For a democracy to be inclusive and open, its citizens must be open to the world around them, which requires them to be informed.  Ignorance is another of the devils that beset democracy, and the most “democratic” of our nation’s founders, Thomas Jefferson, gave us a clear warning of its danger:

If a nation expects to be ignorant and free, in a state of civilization, it expects what never was and never will be.  If we are to guard against ignorance and remain free, it is the responsibility of every American to be informed.

Unfortunately, most Americans seem oblivious to Jefferson’s admonition or simply don’t care.  The average American can tell you more about the menu at McDonald’s than the three branches of government; only one in five can locate the Pacific Ocean on a map; fewer than one in five can locate Israel, Afghanistan, or Alabama.  Simply put, Americans are among the most ignorant and uninformed people in the democratic world.

Ignorance this monumental can’t be overcome by school “vouchers,” “home schooling,” or larding up the curriculum with superstitious fairy tales instead of science and facts.  America’s public education system hasn’t failed kids and their parents, as conservatives would have us to believe; America’s parents and kids have failed our public education system by turning their minds and hearts against its fundamental purpose, which is to open minds, cultivate reason, and turn us all into informed citizens. 

When the Democratic candidate in Virginia’s recent gubernatorial election dared to say that parents shouldn’t be telling schools what to teach and how to teach it, he was almost lynched.  But he was also right.  Putting an ignorant populace in charge of public education is the equivalent of asking a blind man to fly a Boeing 747.

As dangerous as it is, ignorance not the worst devil that besets democracy.  The worst devil is the willingness—one might even say, the eagerness—of its citizens to jettison the very system that gave them the freedom to govern themselves in the first place.  

In this, Americans are not unique.  Can anyone seriously doubt that a majority of the German people adored Adolf Hitler and would have elected him “democratically,” if they had been given a chance?  Can anyone deny that a majority of Russians would quite happily vote for Vladimir Putin, if Russian elections were “free and fair”?  Can anyone credibly challenge the “democratic” popularity of Narendra Modi, the current prime minister of India, who is by any rational standard a fascist, a racist, and a murderer?  

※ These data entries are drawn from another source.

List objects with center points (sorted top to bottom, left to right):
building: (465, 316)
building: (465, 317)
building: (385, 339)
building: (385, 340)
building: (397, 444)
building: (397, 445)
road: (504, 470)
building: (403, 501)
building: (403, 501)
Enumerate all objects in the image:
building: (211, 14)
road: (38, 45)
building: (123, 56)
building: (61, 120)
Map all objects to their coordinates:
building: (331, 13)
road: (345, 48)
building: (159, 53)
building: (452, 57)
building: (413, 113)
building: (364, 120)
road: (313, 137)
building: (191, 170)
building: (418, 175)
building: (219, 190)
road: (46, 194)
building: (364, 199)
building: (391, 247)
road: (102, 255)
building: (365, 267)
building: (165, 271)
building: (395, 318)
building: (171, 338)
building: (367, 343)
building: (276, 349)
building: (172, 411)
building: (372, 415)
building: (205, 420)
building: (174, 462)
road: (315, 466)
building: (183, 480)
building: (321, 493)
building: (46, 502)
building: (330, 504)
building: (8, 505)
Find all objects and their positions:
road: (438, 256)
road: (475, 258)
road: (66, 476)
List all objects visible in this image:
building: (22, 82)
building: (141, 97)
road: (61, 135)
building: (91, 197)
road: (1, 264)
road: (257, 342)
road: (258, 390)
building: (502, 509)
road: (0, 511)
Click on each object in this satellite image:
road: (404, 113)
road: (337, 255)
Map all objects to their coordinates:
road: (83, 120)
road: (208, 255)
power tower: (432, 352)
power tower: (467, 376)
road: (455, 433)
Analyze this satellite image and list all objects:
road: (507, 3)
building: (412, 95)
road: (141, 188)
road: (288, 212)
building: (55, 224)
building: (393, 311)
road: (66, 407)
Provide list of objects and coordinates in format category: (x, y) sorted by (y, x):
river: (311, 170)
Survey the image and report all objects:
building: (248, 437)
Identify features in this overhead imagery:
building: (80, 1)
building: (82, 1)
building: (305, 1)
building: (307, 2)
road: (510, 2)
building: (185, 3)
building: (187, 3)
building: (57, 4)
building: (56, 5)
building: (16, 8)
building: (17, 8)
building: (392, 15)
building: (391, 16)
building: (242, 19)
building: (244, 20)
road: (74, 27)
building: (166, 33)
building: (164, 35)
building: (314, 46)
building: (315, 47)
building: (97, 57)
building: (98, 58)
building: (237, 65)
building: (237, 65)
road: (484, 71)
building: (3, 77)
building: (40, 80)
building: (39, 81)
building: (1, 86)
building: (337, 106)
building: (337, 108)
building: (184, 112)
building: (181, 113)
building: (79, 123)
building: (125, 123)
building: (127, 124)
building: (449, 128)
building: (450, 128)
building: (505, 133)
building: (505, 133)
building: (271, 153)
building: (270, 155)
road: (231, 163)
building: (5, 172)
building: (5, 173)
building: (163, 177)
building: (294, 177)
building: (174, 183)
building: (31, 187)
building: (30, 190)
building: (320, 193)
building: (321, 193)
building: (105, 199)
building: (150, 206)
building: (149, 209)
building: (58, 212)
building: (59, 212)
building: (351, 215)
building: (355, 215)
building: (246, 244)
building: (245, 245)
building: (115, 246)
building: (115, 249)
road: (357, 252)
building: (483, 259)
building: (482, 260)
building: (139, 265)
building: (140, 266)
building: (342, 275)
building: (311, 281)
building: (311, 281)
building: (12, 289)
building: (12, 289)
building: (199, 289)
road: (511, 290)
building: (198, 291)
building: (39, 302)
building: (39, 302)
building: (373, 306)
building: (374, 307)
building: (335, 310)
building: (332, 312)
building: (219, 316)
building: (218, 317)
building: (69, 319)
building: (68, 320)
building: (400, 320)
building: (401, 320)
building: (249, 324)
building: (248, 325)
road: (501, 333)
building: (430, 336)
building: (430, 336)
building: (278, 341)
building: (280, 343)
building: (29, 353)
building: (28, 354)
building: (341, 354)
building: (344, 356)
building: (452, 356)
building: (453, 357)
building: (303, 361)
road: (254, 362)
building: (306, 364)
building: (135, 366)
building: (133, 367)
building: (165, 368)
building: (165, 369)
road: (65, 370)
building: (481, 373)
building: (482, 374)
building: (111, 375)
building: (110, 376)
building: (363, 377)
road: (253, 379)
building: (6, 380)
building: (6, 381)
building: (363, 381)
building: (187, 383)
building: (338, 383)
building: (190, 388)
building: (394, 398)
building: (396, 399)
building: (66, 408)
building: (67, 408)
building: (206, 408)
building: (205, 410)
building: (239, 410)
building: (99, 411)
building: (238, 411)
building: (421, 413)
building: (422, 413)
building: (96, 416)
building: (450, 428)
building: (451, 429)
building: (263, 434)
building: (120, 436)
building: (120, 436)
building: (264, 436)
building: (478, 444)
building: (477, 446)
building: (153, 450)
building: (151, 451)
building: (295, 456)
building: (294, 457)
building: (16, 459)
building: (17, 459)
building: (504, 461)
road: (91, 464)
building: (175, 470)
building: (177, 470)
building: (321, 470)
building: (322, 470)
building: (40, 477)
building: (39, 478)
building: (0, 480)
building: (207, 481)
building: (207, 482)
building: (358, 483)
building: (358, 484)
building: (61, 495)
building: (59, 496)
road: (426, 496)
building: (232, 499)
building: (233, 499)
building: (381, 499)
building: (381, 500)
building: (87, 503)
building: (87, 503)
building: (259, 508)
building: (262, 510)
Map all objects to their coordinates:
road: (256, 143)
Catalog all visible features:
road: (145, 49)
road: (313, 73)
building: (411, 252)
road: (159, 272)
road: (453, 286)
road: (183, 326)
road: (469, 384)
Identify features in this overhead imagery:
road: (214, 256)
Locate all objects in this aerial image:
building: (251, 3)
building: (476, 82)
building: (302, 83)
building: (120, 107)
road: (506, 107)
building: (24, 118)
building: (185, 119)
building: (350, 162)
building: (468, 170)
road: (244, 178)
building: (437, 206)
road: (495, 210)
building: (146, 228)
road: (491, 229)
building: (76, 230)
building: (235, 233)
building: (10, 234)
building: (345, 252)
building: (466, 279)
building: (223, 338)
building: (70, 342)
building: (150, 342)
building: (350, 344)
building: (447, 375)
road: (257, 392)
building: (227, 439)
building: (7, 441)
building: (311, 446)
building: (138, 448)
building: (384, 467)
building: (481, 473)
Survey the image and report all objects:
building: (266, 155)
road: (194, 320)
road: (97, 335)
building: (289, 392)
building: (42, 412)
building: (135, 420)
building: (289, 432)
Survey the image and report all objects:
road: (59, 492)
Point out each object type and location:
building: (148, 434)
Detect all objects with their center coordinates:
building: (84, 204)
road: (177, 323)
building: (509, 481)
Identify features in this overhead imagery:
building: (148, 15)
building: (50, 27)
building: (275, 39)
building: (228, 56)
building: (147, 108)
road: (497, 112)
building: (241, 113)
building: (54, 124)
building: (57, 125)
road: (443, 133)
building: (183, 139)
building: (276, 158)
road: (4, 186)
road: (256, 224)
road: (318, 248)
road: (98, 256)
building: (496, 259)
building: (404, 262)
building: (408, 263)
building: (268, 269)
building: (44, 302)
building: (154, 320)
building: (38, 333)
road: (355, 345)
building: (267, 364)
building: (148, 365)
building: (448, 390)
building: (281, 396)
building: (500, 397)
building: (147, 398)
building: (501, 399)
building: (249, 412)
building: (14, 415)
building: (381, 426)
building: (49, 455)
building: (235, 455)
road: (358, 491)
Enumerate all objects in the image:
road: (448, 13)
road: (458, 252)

The bleak truth is that democracies have a weakness for demagogues and “strong men,” and their citizens are all too often willing to exchange their rights and freedoms for jobs, cheap prices at the pump or the grocery store, or a chance to “wave the flag” and thump their chests.  Think Caesar; think Napoleon; think Mussolini; and, yes, think Donald Trump.

The great Mexican novelist, Carlos Fuentes, once observed that democracy is not a process but, rather, an outcome.  If democracy is to survive, those who hope to defend it must exorcize its devils.  They must move past their fixation on process—on voting rights, gerrymandering, the filibuster; et cetera, inter alia, ad nauseam.  They must focus, instead, on achieving true political, social, and economic equality.  Until that day comes, the danger will remain.  Unless that day comes, American democracy may yet destroy itself.